++++ Records to process

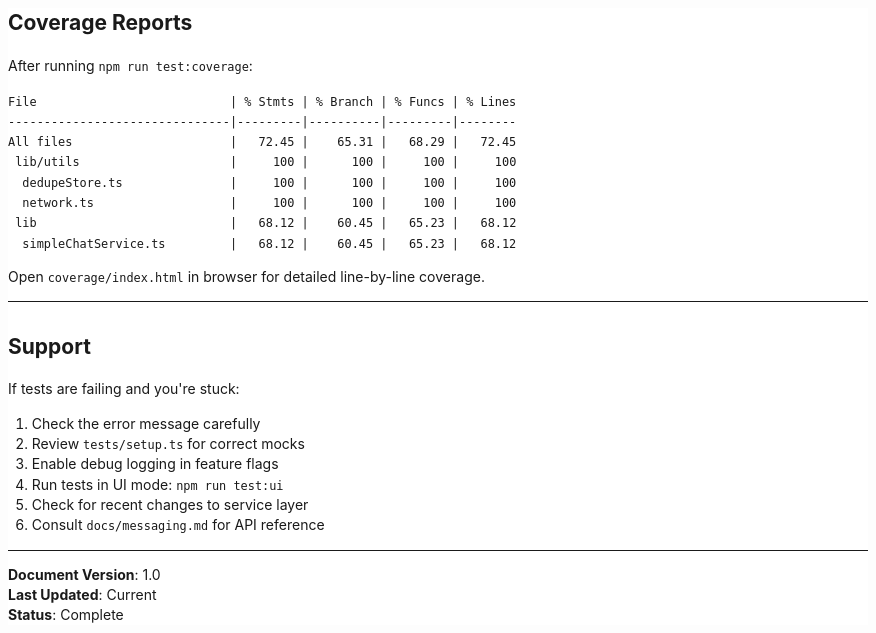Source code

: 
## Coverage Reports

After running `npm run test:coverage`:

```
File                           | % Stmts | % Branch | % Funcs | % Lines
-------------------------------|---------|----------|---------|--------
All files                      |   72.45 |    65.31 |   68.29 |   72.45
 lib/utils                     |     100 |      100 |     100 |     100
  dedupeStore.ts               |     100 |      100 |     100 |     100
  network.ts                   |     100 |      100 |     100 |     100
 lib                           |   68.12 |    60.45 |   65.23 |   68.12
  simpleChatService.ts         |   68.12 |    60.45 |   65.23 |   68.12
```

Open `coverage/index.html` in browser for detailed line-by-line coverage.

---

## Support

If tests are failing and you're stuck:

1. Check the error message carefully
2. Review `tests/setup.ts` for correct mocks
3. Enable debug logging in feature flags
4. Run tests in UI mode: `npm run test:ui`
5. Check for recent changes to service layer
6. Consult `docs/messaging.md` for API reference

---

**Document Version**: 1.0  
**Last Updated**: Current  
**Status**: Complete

++++++++
++++ Records to process

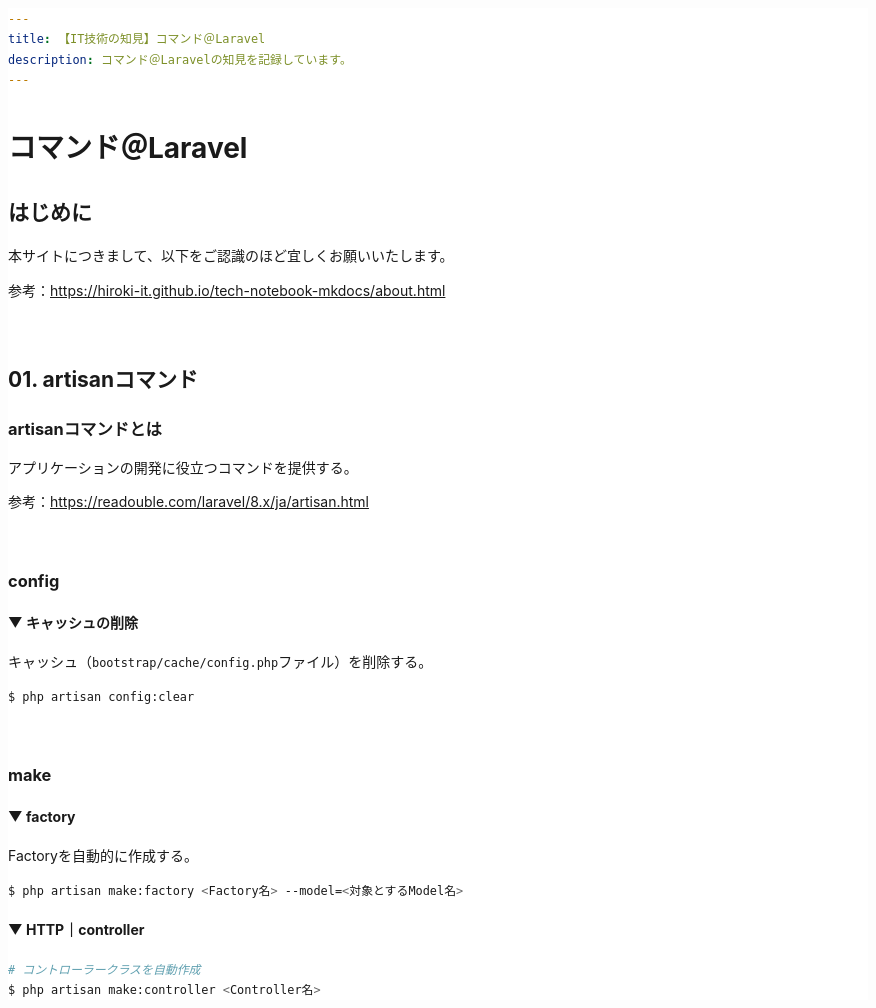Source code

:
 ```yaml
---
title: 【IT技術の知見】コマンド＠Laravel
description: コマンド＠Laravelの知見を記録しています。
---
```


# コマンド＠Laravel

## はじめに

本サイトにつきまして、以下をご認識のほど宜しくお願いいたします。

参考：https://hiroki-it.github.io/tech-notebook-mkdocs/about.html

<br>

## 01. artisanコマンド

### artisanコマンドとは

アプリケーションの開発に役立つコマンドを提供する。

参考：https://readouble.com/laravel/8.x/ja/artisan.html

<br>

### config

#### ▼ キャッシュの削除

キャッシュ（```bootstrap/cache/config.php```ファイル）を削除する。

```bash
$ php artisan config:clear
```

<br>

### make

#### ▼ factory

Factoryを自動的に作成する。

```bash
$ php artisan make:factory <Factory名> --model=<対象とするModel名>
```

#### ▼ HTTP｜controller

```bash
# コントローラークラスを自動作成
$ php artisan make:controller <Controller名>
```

++++++++
++++ Records to process

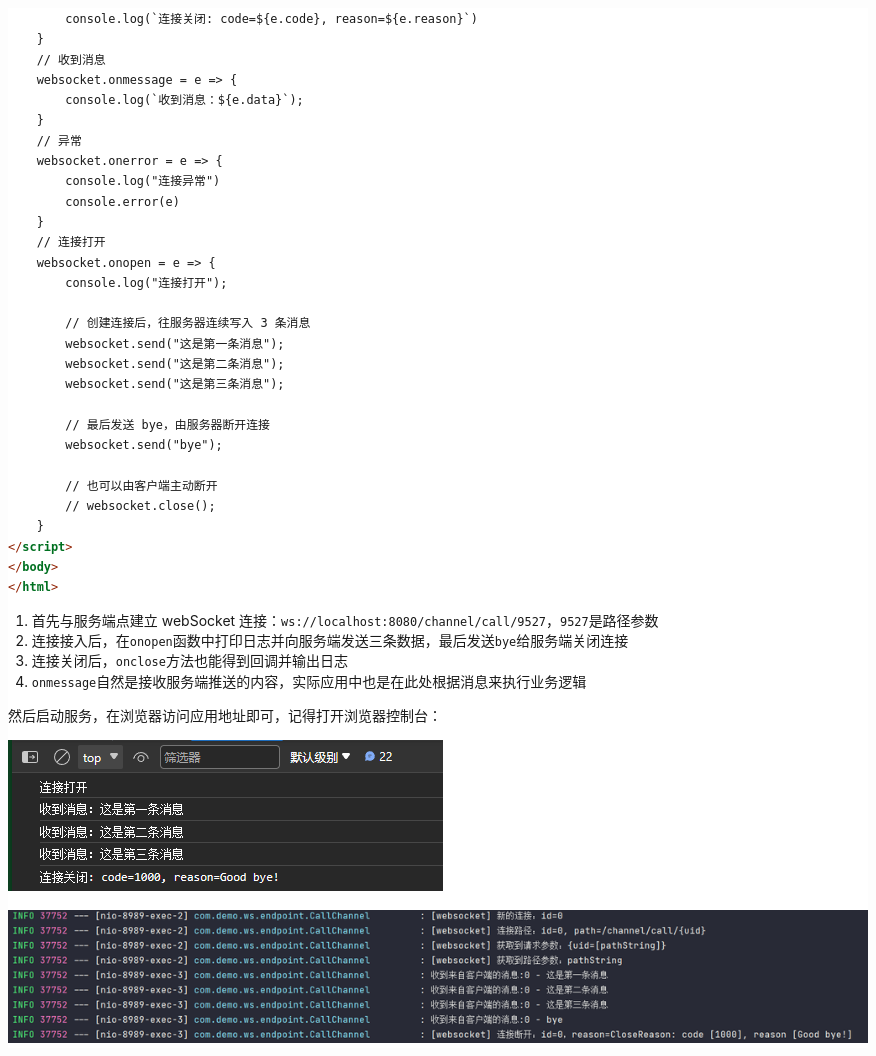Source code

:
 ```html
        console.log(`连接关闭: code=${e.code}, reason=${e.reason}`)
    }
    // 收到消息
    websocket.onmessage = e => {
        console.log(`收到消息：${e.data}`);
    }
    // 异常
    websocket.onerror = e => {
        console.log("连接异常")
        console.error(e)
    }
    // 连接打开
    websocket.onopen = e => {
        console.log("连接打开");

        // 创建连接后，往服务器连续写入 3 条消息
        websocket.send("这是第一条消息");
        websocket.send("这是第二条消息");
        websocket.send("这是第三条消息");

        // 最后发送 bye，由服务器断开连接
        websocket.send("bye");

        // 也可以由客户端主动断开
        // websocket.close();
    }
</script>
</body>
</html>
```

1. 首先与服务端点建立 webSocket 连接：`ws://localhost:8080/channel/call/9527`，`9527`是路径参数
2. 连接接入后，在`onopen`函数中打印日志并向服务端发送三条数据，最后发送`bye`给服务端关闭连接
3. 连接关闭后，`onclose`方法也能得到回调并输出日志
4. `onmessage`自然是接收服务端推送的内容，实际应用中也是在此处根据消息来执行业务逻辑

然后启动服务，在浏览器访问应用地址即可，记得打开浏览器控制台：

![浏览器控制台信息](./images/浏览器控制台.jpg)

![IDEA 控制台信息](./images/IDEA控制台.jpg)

++++++++

The problem.
The required output is a copy of each line in the records where the string "Check" occurs.

Exercise result.
1. Check the error message carefully
5. Check for recent changes to service layer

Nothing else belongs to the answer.